Ed Rodriguez (ADB 1991–2007)

As ADB staff, Ed kept his hand in education, teaching on the side at his alma mater, Ateneo, and doing the Capstone course on management strategy. Before leaving ADB, Ed was asked by the group organizing Enderun Colleges to work with them. Enderun started as a training school for people wanting to work in the restaurant business, and was expanding. What started in a building near ADB in 2008 expanded into several new and purposebuilt buildings in McKinley Hill.


So when Ed retired in 2007, he started designing the curriculum for Enderun’s business school, getting approval from the Commission on Higher Education, and strategizing for the niche Enderun would serve in the market. Ed had asked Ateneo business students what they would do when they graduated—and was surprised to find that few of them had thought much about it. So his vision for Enderun was a business school that would help students prepare themselves from the start for their careers, by offering career-driven programs, a strategy he found appeals to parents and students.


Ed at the entrance to Enderun College.

The niches that Ed found for Enderun’s Business School are (1) wealth management; (2) business process management (for post-call center careers) and consulting; (3) digital marketing (internet), including such things as design and delivery of architectural work and customer relationship management; and (4) entrepreneurship, especially as small businesses are very prominent in the Philippines. Ed also believes the education should be highly practical, with experiential teaching and textbooks read as homework.

Students must put in 700 hours in practicum before graduating. To support this, the school has a large network of industry partners. Given the partnerships and the practicums, many students have jobs waiting from them when they leave school. The 6-year-old restaurant school has graduated 2 classes, and Enderun now has about 1,000 students.

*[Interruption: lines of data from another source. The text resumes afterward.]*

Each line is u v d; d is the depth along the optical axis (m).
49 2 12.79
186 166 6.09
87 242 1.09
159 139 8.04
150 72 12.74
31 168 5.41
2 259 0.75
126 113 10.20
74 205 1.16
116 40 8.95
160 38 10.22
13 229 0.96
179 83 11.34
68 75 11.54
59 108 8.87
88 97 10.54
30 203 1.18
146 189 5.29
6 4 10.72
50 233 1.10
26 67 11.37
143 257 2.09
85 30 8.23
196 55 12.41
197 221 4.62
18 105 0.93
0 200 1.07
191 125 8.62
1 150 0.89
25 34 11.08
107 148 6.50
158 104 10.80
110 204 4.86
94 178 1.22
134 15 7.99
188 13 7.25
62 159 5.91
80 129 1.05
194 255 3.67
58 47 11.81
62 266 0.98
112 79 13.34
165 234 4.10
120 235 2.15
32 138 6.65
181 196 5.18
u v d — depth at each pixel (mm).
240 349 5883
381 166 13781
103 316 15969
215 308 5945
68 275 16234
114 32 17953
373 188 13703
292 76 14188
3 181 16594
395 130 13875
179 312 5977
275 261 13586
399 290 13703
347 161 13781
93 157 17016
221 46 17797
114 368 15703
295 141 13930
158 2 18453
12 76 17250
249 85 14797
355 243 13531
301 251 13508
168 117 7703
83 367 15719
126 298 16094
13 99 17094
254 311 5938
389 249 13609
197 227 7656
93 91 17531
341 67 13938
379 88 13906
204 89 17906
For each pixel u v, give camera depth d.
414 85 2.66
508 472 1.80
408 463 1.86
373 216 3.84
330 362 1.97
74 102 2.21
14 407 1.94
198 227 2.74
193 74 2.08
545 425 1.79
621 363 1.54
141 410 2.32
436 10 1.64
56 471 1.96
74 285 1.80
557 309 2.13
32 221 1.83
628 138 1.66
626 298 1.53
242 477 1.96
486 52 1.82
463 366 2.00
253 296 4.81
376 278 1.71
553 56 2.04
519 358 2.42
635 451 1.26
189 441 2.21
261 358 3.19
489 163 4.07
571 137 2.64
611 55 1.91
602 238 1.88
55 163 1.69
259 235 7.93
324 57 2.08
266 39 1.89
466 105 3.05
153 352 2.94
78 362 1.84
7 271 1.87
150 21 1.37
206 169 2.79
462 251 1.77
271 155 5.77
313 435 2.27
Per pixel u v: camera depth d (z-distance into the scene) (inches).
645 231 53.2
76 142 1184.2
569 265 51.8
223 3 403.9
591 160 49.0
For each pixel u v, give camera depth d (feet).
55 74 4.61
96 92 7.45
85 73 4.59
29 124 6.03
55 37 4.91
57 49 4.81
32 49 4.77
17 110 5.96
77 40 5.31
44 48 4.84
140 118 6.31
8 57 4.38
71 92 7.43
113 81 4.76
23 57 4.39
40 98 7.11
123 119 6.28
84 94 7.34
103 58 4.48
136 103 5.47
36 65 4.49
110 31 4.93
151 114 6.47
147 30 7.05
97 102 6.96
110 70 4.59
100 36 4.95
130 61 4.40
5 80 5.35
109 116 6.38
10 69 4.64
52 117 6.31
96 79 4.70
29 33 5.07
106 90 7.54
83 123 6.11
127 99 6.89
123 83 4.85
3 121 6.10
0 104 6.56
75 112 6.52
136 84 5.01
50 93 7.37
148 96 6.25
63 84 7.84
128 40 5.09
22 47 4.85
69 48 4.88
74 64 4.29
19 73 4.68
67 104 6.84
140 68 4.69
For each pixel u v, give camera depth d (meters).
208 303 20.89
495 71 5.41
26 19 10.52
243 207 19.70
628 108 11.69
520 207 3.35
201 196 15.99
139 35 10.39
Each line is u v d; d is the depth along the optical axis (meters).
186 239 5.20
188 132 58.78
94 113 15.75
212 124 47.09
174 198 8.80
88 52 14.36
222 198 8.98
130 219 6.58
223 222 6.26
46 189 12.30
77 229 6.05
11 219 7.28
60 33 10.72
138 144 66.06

Enderun has several connections to ADB, most often through spouses, including Chad Davis (in restaurant training), Jim Clarkson, Jingo Zara, Yayi Esguerra, and Hyun Jie Park Minc. Ed met many of the people involved in Enderun through its restaurant, which used to be close to ADB. The school attracts well-known specialists, such as Jun Palafox (who teaches design and planning). Robin Boumphrey, who also teaches at Enderun, has put his teaching salary back into scholarships for needy students.


Ed with culinary students at Enderun.

Enderun’s target clientele is from the upper middle class, given tuition fees, and includes better-off overseas workers whose children went to high school abroad, but want to return home for acculturation and further schooling. The student body is about 75% Filipinos and 25% others mostly Koreans. Enderun also offers some scholarships for less well off students. Ed, who is currently fully absorbed in his job as Enderun’s Dean of Business and Entrepreneurship, says ultimately he wants to devote more time to helping the underprivileged. And he still enjoys coming back to ADB occasionally, brainstorming with colleagues about ideas for the school and the future.